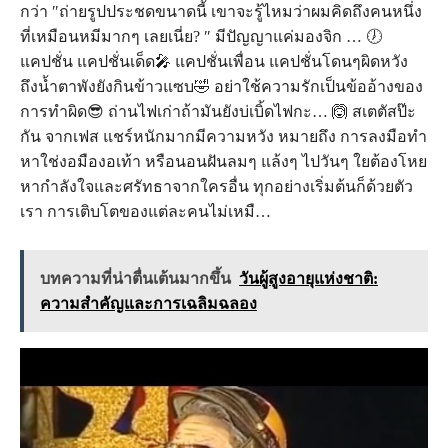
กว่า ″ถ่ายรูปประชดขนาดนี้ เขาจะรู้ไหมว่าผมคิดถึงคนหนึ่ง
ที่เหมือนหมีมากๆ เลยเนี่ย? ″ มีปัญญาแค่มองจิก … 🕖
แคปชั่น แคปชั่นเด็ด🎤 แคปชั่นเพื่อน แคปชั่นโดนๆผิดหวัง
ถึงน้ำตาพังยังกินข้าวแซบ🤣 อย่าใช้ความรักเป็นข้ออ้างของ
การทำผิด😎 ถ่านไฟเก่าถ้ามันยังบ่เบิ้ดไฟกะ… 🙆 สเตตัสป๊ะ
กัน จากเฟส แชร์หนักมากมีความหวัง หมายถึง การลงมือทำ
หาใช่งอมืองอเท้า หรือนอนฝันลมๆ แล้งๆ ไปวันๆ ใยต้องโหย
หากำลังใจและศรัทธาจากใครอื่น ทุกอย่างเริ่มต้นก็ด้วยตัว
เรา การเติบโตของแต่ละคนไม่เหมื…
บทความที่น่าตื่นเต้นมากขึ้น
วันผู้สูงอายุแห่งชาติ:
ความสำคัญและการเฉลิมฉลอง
--
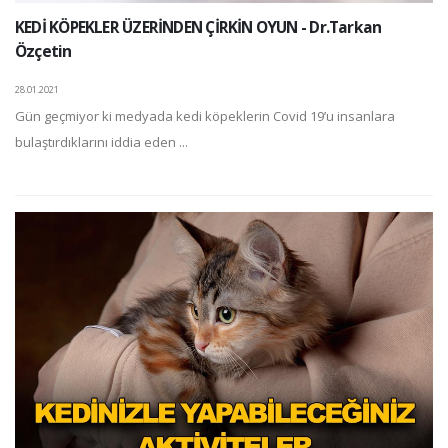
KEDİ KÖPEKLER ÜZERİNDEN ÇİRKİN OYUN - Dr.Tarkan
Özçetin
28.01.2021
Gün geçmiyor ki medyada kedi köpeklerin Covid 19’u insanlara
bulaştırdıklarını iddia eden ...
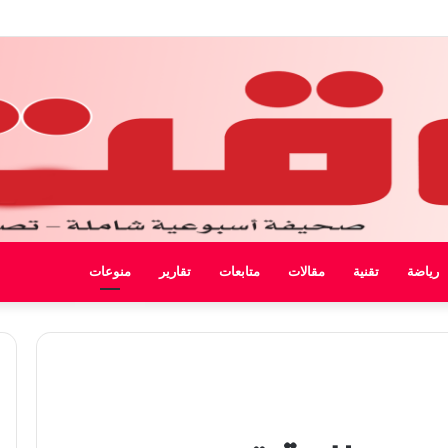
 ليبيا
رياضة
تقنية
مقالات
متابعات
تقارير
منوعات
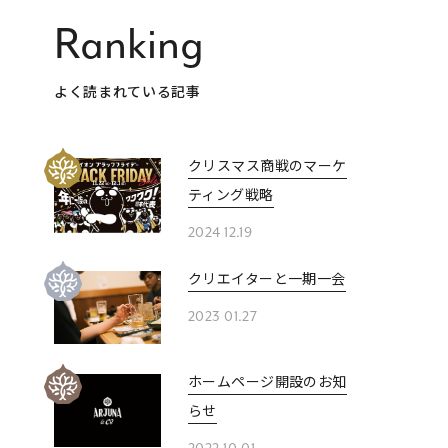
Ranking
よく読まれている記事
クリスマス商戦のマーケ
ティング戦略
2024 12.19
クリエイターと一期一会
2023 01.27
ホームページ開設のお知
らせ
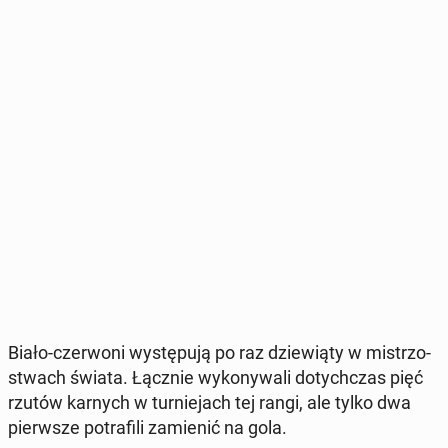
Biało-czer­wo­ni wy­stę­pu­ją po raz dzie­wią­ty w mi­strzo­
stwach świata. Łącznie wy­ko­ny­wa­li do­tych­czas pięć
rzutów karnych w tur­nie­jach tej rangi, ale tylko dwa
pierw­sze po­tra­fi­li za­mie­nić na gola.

## TASK STATEMENT
Reproduce the data from the line containing "กว่า ″ถ่ายรูปประชดขนาดนี้ เขาจะรู้ไหมว่าผมคิดถึงคนหนึ่ง" to the line containing "ความสำคัญและการเฉลิมฉลอง", substituting "เรื่องราว" for "บทความ" and leaving everything else unchanged.

## RESPONSE FOR THIS EXERCISE
กว่า ″ถ่ายรูปประชดขนาดนี้ เขาจะรู้ไหมว่าผมคิดถึงคนหนึ่ง
ที่เหมือนหมีมากๆ เลยเนี่ย? ″ มีปัญญาแค่มองจิก … 🕖
แคปชั่น แคปชั่นเด็ด🎤 แคปชั่นเพื่อน แคปชั่นโดนๆผิดหวัง
ถึงน้ำตาพังยังกินข้าวแซบ🤣 อย่าใช้ความรักเป็นข้ออ้างของ
การทำผิด😎 ถ่านไฟเก่าถ้ามันยังบ่เบิ้ดไฟกะ… 🙆 สเตตัสป๊ะ
กัน จากเฟส แชร์หนักมากมีความหวัง หมายถึง การลงมือทำ
หาใช่งอมืองอเท้า หรือนอนฝันลมๆ แล้งๆ ไปวันๆ ใยต้องโหย
หากำลังใจและศรัทธาจากใครอื่น ทุกอย่างเริ่มต้นก็ด้วยตัว
เรา การเติบโตของแต่ละคนไม่เหมื…
เรื่องราวที่น่าตื่นเต้นมากขึ้น
วันผู้สูงอายุแห่งชาติ:
ความสำคัญและการเฉลิมฉลอง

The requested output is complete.